Practical Steps to Improve Traffic Safety
Drivers can improve safety and reduce their chances of being involved in a traffic accident by avoiding high-volume routes when possible. Research your route and look for less congested alternatives when driving in Atlanta. Driving a longer distance may still be faster if it helps you avoid rush-hour traffic.
Consider using the Metropolitan Atlanta Rapid Transit Authority (MARTA) when possible. Atlanta’s public transportation system is considered relatively safe and could help ease the congestion on Atlanta’s roadways. MARTA is not without its drawbacks, given that there is inadequate all-day transportation to large swaths of the city.
It is not always possible to avoid congestion, so take proactive steps to navigate Atlanta’s traffic safely.
- Plan ahead—give yourself enough time to account for weather, construction, and rush hour. Feeling stressed about making it on time can lead to frustration and poor decision making while you are on the road
- Avoid distracted driving—eating, drinking, texting, talking, or even changing the radio station while the car is in motion can lead to an accident
- Avoid weaving through traffic—use your turn signal indicators when changing lanes and when merging or exiting
- Expect the unexpected—on busy roadways, it is essential that you drive proactively. Pay attention to the other cars around you and leave enough room to react if someone darts into your lane or stops unexpectedly
- Atlanta is popular for motorcyclists, bike riders, and pedestrians. Remain alert for pedestrians and bicycle riders, and yield to them whenever necessary. Remember that motorcycles can easily be missed in your blind spot, so make sure you have adequate clearance before changing lanes
Atlanta’s Steps to Solve Congestion
The Reason Foundation conducted a study that projected that by 2030, congestion would cause Atlanta’s rush-hour trips to take 85% longer than the same trip at off-hours. That level of gridlock is worse than today’s traffic in Los Angeles.

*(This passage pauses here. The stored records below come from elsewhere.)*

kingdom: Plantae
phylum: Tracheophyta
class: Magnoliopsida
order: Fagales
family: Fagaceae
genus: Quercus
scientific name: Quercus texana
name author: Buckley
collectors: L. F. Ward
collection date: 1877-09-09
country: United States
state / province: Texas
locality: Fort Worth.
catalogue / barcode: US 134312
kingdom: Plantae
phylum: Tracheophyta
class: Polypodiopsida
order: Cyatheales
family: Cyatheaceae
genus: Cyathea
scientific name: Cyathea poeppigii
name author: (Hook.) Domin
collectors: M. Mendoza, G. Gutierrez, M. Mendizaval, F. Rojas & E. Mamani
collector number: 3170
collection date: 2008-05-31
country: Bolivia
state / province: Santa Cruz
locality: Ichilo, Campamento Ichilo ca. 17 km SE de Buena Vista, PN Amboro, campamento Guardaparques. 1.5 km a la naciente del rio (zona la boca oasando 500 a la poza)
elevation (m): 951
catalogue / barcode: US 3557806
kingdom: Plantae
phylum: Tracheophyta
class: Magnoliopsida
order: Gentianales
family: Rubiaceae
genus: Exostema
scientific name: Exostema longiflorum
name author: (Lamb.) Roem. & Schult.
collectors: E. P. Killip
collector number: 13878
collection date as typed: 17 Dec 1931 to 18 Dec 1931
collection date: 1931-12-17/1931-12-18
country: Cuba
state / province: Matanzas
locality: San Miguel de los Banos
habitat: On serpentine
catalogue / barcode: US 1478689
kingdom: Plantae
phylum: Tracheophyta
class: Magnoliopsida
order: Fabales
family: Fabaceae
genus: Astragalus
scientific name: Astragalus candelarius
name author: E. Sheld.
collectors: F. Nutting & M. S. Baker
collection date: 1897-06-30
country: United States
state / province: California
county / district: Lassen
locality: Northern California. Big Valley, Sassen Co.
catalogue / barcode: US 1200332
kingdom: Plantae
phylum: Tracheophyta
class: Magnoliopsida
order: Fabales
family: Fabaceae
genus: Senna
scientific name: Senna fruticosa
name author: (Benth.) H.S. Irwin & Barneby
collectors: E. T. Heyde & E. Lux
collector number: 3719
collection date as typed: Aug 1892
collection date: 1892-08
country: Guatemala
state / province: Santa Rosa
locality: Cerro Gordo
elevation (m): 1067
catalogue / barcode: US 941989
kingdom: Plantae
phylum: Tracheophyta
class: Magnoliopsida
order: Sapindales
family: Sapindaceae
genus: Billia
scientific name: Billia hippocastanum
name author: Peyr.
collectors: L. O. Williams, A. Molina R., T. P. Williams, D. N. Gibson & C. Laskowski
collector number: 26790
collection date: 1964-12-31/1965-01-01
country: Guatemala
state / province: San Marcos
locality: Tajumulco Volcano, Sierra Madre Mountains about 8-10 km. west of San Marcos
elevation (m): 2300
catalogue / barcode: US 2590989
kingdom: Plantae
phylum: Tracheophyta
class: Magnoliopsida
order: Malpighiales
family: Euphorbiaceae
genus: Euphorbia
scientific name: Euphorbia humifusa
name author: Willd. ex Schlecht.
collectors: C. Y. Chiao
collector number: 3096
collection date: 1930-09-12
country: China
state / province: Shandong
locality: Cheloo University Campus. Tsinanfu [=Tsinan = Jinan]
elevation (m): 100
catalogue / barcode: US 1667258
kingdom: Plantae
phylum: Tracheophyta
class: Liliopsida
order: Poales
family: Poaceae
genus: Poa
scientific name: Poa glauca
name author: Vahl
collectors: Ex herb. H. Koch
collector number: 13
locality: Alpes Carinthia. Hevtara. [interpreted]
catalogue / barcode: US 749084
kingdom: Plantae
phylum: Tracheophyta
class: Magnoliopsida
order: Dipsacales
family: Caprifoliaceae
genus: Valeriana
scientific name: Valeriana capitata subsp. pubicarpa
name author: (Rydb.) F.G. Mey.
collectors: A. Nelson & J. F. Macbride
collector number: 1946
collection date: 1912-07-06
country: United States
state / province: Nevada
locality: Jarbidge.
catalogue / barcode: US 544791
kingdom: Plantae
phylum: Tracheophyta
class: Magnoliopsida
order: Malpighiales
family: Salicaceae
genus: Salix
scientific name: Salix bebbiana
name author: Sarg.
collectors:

The expansion of public transportation and comprehensive funding of large-scale infrastructure improvements will positively impact the long-term goal of moving goods and people around the metro area more efficiently. In the short-term, though, the planned expansions will create more headaches for Atlanta’s drivers.
In May, 2020, the city implemented new legislation called Vision Zero to reduce traffic deaths and serious injuries. The legislation includes lowering the default speed limit to 25 miles per hour. According to Doug Nagy, Deputy Commissioner of Strategy at Atlant’s Department of City Planning stated that “compared to other cities, Atlanta has an extremely high death traffic death rate.” The death rate for drivers and pedestrians is three times that of its peer cities like Boston, Seattle, and Minneapolis.
Mayor Bottom has also implemented an Action Plan for Safer Streets, which is a two-year plan to accelerate safety issues at twenty city corridors to improve safety. Only time will tell how effective the plans will be at improving the dangers of Atlanta’s roads.